Whilst many UK cities and towns have already pledged to improve their natural environment by implementing a more urban forest atmosphere, the research shows 62% of people believe any further developments in this field should be funded from private building owners, rather than councils or governments.
It is clear from the research that the British public are willing to embrace a greener future and are open to this being reflected in the architecture of their towns and cities, so what would some of the UKs biggest and most vibrant cities look like if they implemented the ideas of biophilic design and urban greenery?
How did we begin to imagine how this future could look?
Over recent years architects and designers have begun embracing the “outside-in” trend; adopting more natural and plant-filled interiors which are said to help improve people’s moods, quality of life and also satisfy their deep psychological craving for a connection to nature.
Health professionals are increasingly aware of the impact on mental, emotional and physical wellbeing for city-dwellers. In comparison to country-dwellers who have unlimited access to nature. But, the new biophilic design isn’t solely applicable to interiors – many are looking for ways to cover building walls and rooftops with greenery to help encourage these health, wellness and environmental benefits.

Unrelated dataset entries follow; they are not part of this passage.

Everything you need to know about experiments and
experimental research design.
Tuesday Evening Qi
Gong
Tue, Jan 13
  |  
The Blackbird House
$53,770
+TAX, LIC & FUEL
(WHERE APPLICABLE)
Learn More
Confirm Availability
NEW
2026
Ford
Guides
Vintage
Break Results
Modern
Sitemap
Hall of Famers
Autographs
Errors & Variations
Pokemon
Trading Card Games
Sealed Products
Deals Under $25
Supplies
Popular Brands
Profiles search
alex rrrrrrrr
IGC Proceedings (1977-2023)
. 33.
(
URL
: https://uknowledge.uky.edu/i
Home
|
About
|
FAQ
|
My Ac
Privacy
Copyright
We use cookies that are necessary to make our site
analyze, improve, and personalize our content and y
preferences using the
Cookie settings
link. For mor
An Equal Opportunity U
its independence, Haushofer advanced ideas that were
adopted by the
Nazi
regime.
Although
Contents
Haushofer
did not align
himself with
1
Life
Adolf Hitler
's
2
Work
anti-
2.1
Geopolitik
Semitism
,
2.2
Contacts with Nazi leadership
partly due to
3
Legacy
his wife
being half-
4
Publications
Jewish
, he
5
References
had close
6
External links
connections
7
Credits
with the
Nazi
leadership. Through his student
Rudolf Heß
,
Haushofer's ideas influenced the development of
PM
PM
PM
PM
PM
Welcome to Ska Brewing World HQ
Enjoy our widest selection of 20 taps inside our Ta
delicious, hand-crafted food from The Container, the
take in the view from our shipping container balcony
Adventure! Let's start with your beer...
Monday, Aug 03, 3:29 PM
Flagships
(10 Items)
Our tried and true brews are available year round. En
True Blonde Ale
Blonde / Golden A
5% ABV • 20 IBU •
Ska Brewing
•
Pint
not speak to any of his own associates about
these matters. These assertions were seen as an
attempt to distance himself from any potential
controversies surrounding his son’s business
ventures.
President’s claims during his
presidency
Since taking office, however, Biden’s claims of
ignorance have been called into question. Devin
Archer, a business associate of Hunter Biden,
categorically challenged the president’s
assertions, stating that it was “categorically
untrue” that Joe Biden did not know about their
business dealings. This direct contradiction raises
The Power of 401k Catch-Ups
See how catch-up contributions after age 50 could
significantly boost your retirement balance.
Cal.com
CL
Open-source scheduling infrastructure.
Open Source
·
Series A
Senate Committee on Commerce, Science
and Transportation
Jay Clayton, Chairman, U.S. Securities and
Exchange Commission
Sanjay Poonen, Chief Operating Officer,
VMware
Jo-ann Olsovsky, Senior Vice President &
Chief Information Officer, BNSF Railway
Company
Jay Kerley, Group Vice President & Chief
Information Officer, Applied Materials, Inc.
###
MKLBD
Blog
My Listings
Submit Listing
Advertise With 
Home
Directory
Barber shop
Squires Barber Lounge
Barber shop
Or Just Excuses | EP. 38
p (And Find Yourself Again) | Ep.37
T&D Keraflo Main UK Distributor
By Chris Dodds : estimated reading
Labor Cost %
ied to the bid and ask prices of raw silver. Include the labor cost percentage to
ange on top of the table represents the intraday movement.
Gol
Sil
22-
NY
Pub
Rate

The big shift we have seen is towards the use of natural materials and organic-landscaping to recreate, rather than mimic, the shapes and beauty of nature in outdoor spaces. This urban greenery is a great way of naturalising the built environment that towns and cities boast.
The nation’s capital is jam-packed with residents, commuters and tourists, as well as some of the most impressive architectural structures. With approximately 8.8 million dwellers, as well as numerous high rises and monumental corporate buildings, bringing some greenery into the fold could really transform the city.
Imagine trees and shrubs growing on the facades of buildings helping to capture the carbon dioxide as well as producing oxygen. Not only would this bring colour and vibrance to its many main shopping areas and quirky side streets, it would also help to counteract the gasses emitted from the many cars, buses and motorcycles that grace London’s streets daily.
With the potential to be known as a “forest city”, the improvement to Glasgow’s overall look would be striking. With an array of walkways, bridges and paths filled with trees and shrubbery, Glaswegians could expect to feel immersed in nature from the moment they leave home, to the moment they return from work.
The new “capital of vertical forests”; thanks to the cities that tower over residential blocks and distinct lack of land availability, we can expect to see innovative ways of bringing more greenery to this multicultural city. Imagine tower blocks covered in vibrant green shrubbery and roof tops of buildings transformed into miniature parks and gardens; the possibilities for Birmingham are endless.
Thanks to the city’s impressive and forward thinking architecture, some of Leeds’s spiralled buildings, designed to mimic the flow and natural forms of nature, will be adorned with plants and trees to truly emulate the power and fluidity of all things natural. Known as biomimicry, where architecture mimic natural forms, these impressive structures would be set to capture the carbon dioxide and work to produce oxygen. Not only could they counteract pollution, but they could improve the overall well-being and health of residents and visitors, too.